AIGC 利器 Ray 云原生探索之路--Ray Core 篇 (下)¶

cover

在上一篇《AIGC 利器 Ray 云原生探索之路--Ray Core 篇 (上)》中，已经基本介绍了 Ray Core 的一些架构、关键概念等，在这里继续补充剩余的一些部分，并结合一些实践的操作，来帮助理解。

调度能力¶

scheduling

当资源请求 (i.e RequestWorkerLease PRC) 被 raylet 接受之后, 整个过程就如上图的状态机一样，主要包含三个状态:

Granted: 在这个状态下，client 是可以使用申请的资源和 raylet 返回来的对应的 worker 去运行 actor 和 task 的。
Reschedule: 如果有比本地节点更合适的节点的时候，就需要重新调度到别的节点，这个过程就是重新调度的过程。在这个过程中，本地节点是可以从集群视角去看到集群全部节点的资源使用情况。
Canceled: 当申请的资源无法被满足的时候，就会取消本地的调度。比如一个 client 请求了一个特定的机器，但是这个机器挂了。再比如，给 task 请求分配的运行环境不能正常的创建出来，就会导致 raylet 不能启动 worker 去运行 task，这个时候调度的请求也会被取消。

调度策略主要包含：

Hybrid Policy：如果不指定特定的调度策略，这个就是一种默认的调度策略。该策略首先是尝试将 task 放在自己本地来运行，但是当本地节点的资源使用量超过了配置的阈值（默认为 50%），就将 task 分配到其它的机器上，这个分配机器的过程是按照机器的 ID 进行排序（保证每次都按照相同顺序来），这里有第一远程节点、第二远程节点等等，依此类推，直到所有节点上的关键资源利用率都超过阈值。它将选择资源利用率最低的节点。该策略是在 bin-packing 和 load-balancing 之间进行平衡。 bin-packing 的场景就是先紧着第一台机器，等第一台机器实在不行了，再到第二台，这种会造成大部分有 task 的机器的负载都很高，会导致一些不确定的问题，机器的负载高了，什么问题都可能发生。load-balancing 就是下面介绍的 spread 的方式，简单理解就是，有 task 大家一起均摊来运行，这种会有资源碎片化的问题。
Spread Policy：该策略使用轮询的方式，在具有可用资源的节点之间分配 task，这样可以保证所有的 task 在整个集群中比较均衡地分布，不至于某一些机器的负载很高，其它的机器又很空闲。但这种调度的问题是，可能会导致资源碎片化。
Node Affinity Policy：使用此策略，用户可以明确指定 task 或 actor 应运行的目标节点。如果目标节点处于活动状态，则任务或参与者只会在那里运行。如果目标节点已挂了，则取决于亲和力是否是软限制，task 或 actor 可能会被安排到其他节点或无法被安排。
Data Locality Policy：简单理解就是，task 可能依赖很多参数对象，task 依赖的参数对象分布在哪个节点多，就调度到哪个节点去，这样就不需要将依赖的参数对象搬来搬去了。就是所谓的，数据本地化策略。
Placement Group Policy：task 和 actor 将在 placement group 所在的位置运行。

运行时环境¶

cri

运行时环境 (Runtime Env)，定义了 python 脚本运行所需要的依赖，包括文件包，还有环境变量等，它是在运行时动态的被安装的，可以提供给一个 Ray 的 job，或者 actors，或者 tasks 去运行。

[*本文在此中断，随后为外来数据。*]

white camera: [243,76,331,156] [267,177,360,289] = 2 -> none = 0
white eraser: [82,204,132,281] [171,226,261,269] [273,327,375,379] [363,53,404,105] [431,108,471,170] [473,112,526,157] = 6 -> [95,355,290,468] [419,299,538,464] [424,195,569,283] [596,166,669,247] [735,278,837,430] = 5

运行时环境的安装和删除是通过运行在每一个 node 上的 RuntimeEnvAgent gRPC server 服务来完成的。在调度 tasks 和 actors 的时候，RuntimeEnvAgent 组件也是一个关键的组件。

当一个 actor 或者 task 需要运行时环境的时候，raylet 会发送一个 gRPC 请求到 RuntimeEnvAgent 去创建运行时环境，如果不存在就创建。当创建一个环境的时候会涉及到以下的一些工作：通过 pip install 去下载和安装包；为 worker process 设置环境变量；在启动一个 worker process 之前，先调用 conda activate；从远程的云存储中下载文件等。

运行时环境中的一些资源，如下载的文件、被安装的 conda 环境，这些会被缓存在每一个 node 上，这样在不同的 jobs、actors、tasks 之间可以共享这些资源。只有当缓存的大小超过一定的大小，那些当前没有被任何 jobs、actors、tasks 使用的资源就可以从缓存中删除。

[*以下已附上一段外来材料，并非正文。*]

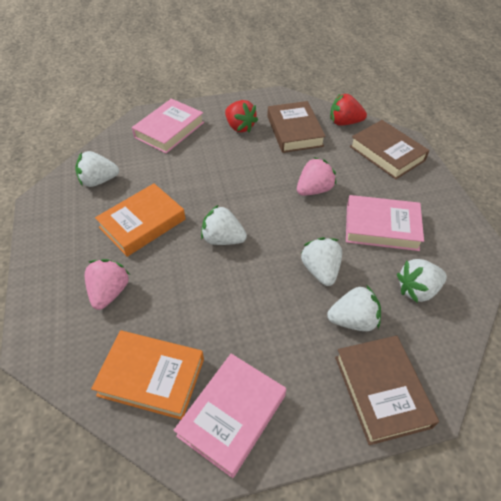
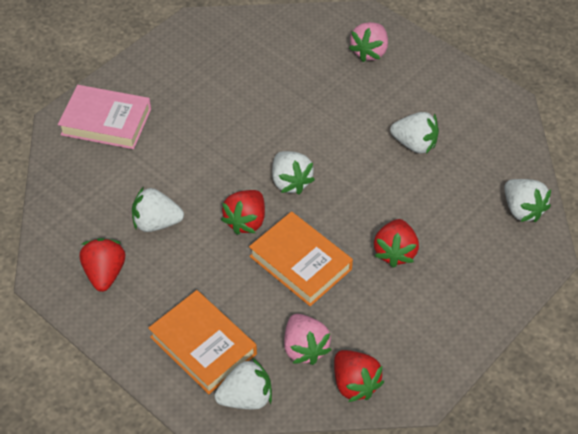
brown book: [267,101,326,153] [335,336,439,445] [350,120,430,179] = 3 -> none = 0
pink book: [132,99,204,153] [174,354,286,478] [346,195,424,251] = 3 -> [58,85,151,149] = 1
red strawberry: [225,100,258,132] [330,94,367,126] = 2 -> [80,238,125,292] [221,190,265,235] [334,350,384,402] [374,219,419,268] = 4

可以在程序中指定，也可以在提交 job 的时候，设置 Runtime Env。同时也支持为 actor 或者 task 指定特定的 runtime env。

# Option 1: Starting a single-node local Ray cluster or connecting to existing local cluster
ray.init(runtime_env=runtime_env)

# Option 2: Using Ray Jobs API (Python SDK)
from ray.job_submission import JobSubmissionClient

client = JobSubmissionClient("http://<head-node-ip>:8265")
job_id = client.submit_job(
    entrypoint="python my_ray_script.py",
    runtime_env=runtime_env,
)

# Option 3: Using Ray Jobs API (CLI). (Note: can use --runtime-env to pass a YAML file instead of an inline JSON string.)
$ ray job submit --address="http://<head-node-ip>:8265" --runtime-env-json='{"working_dir": "/data/my_files", "pip": ["emoji"]}' -- python my_ray_script.py

日志能力¶

当一个 actor 或者 task 打印日志到 stdout or stderr，这些 stdout or stderr 会被自动的重定向到对应的 worker 的日志文件中，因为 actor 和 task 的运行都是在一个 worker process 中的。log monitor 组件会运行在每一个 node 上，同时它会周期性地读取 Ray 的这些本地日志文件，然后通过 GCS 的 pubsub 机制，发布这些日志消息给到 driver 程序。driver 程序会负责聚合和打印所有来自 actors 和 tasks 的日志。

log arch

log

Metrics 能力¶

Ray 原生地集成了 OpenCensus，同时默认支持将 metrics 数据导出到 Prometheus。所有的 Ray 的组件，包括 GCS、raylet、workers 将自己的 metrics 数据 push 到它们本地的 Ray agent 进程中，然后每个节点的 Ray agent 通过 OpenCensus 去暴露 metrics 数据，作为 Prometheus 的一个 exporter，这样数据就可以被 Prometheus pull 到 Prometheus 里。

metrics

GPU 能力¶

默认情况下，Ray 将通过自动检测主机硬件的方式得知 GPU 的设备数量，同时设置给自己，当然也可以通过设置来覆盖自动检测出来的结果。如果一个 actor 或者 task 的执行需要 GPU 资源的时候，可以通过给 actor 或者 task 指定需要的资源请求，如@ray.remote(num_gpus=1)。这个时候，Ray 会调度 actor 或者 task 到满足资源需求的机器，也就是有空闲 GPU 的机器去运行 actor 或者 task，同时在 actor 或者 task 在运行之前，通过设置 CUDA_VISIBLE_DEVICES 环境变量，将 GPU 指定给 actor 或者 task。下面举例说明了这个过程：

ray.init(num_gpus=2)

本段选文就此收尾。